PhD Florian Effenberg, who just graduated in July of this year, has presented the results of his thesis and from very recent experiments developed and coordinated by him at the 2019 venue of the Fusion Energy Conference of the International Atomic Energy Agency (IAEA) in Mahatma Mandir, India. He reported on “Demonstration of Power Exhaust Control by Impurity Seeding in the Island Divertor of Wendestlein 7-X”.
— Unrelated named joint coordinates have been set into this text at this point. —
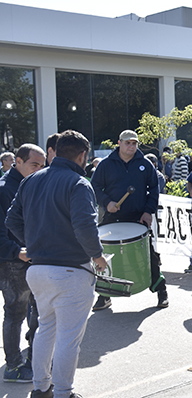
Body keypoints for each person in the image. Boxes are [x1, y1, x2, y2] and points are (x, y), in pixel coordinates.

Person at [6, 130, 108, 398]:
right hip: (70, 270)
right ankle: (64, 392)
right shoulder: (79, 182)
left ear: (55, 151)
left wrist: (36, 242)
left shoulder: (31, 180)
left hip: (38, 269)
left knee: (45, 330)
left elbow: (11, 221)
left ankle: (42, 388)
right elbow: (85, 226)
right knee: (67, 338)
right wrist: (97, 256)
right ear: (83, 155)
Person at [90, 129, 168, 310]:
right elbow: (94, 186)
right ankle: (104, 295)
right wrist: (107, 202)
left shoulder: (145, 164)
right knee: (106, 258)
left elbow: (154, 189)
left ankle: (161, 290)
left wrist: (148, 211)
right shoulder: (106, 164)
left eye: (134, 143)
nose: (131, 146)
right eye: (127, 143)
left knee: (149, 256)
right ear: (119, 143)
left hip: (138, 216)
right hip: (112, 217)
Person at [0, 144, 46, 383]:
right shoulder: (5, 189)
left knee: (39, 310)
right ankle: (13, 365)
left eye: (42, 165)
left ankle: (33, 357)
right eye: (34, 165)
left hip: (35, 259)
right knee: (15, 313)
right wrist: (17, 251)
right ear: (16, 161)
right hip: (12, 262)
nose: (39, 169)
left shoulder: (34, 183)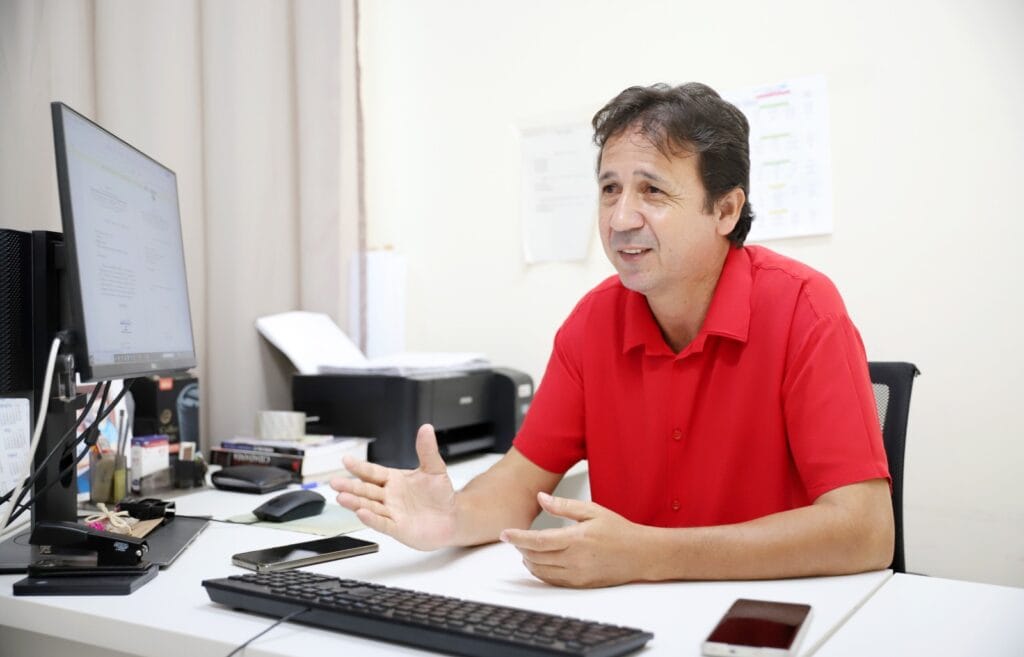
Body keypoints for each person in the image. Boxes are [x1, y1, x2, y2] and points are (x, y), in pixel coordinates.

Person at [331, 82, 893, 588]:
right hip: (630, 618)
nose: (621, 218)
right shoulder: (592, 323)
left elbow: (866, 531)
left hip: (764, 620)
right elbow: (521, 481)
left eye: (652, 191)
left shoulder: (803, 307)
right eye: (609, 189)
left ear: (725, 209)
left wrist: (653, 556)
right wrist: (452, 518)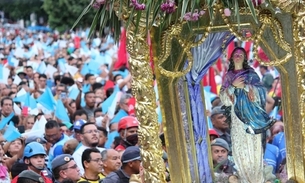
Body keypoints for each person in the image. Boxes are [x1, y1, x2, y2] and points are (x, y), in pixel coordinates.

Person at [219, 47, 276, 183]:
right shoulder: (228, 77)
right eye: (236, 54)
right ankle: (243, 178)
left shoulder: (251, 74)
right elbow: (223, 98)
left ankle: (256, 179)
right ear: (232, 58)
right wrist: (232, 86)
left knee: (253, 148)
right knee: (240, 148)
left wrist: (246, 87)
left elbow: (261, 93)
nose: (238, 56)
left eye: (241, 54)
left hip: (252, 119)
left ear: (245, 58)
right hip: (237, 119)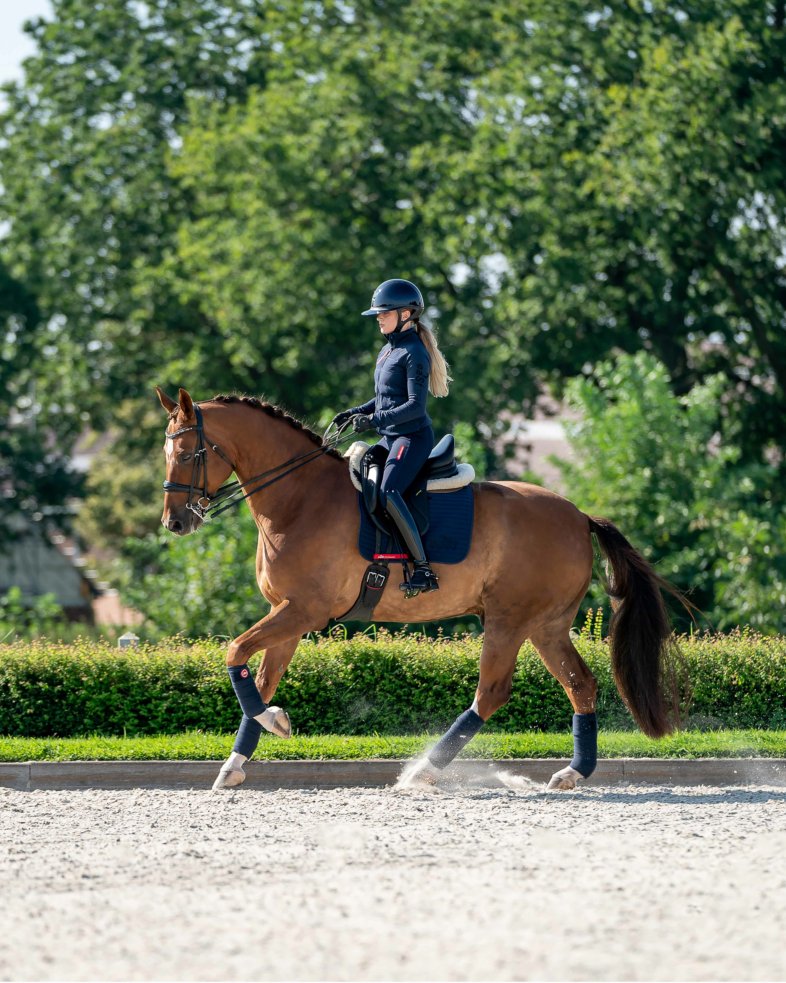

The results shown demonstrate for the first time, that local impurity seeding can be utilized in the 3D plasma edge structure of the island divertor domain to accomplish control of the heat flux and fine tune the actual divertor conditions. These investigations, which formed the basis for Florian’s PhD thesis and which recently have been enhanced by new and very dedicated experiments in the compressing island divertor regime at W7-X, are important to extrapolate the heat and particle flux conditions found with the inertially cooled Test Divertor Unit (TDU) to the quasi-stationary, long pulse and high performance discharges in the next operational campaign. This campaign – starting in 2020 – will feature the High Heat Flux (HHF) Island Divertor, which will be actively water cooled and enable operaton of 30 minute long discharges. Heat flux control becomes one of the decissive elements to operate the high performance plasmas at W7-X for such long time sclaes.
The team of the 3DPSI group from UW Madison at W7-X constists out of one on-site full time scientist, one post doctoral research fellow, four graduate students and several undegraduate researchers, involved into laboratory projects at UW Madison, which are directly linked to the activities at W7-X. Five people from this group are permanently located at W7-X. This work is funded by the U.S. Department of Energy under grant DE-SC0014210 and by funding of the College of Engineering and the Department of Engineering Physics at the University of Wisconsin-Madison.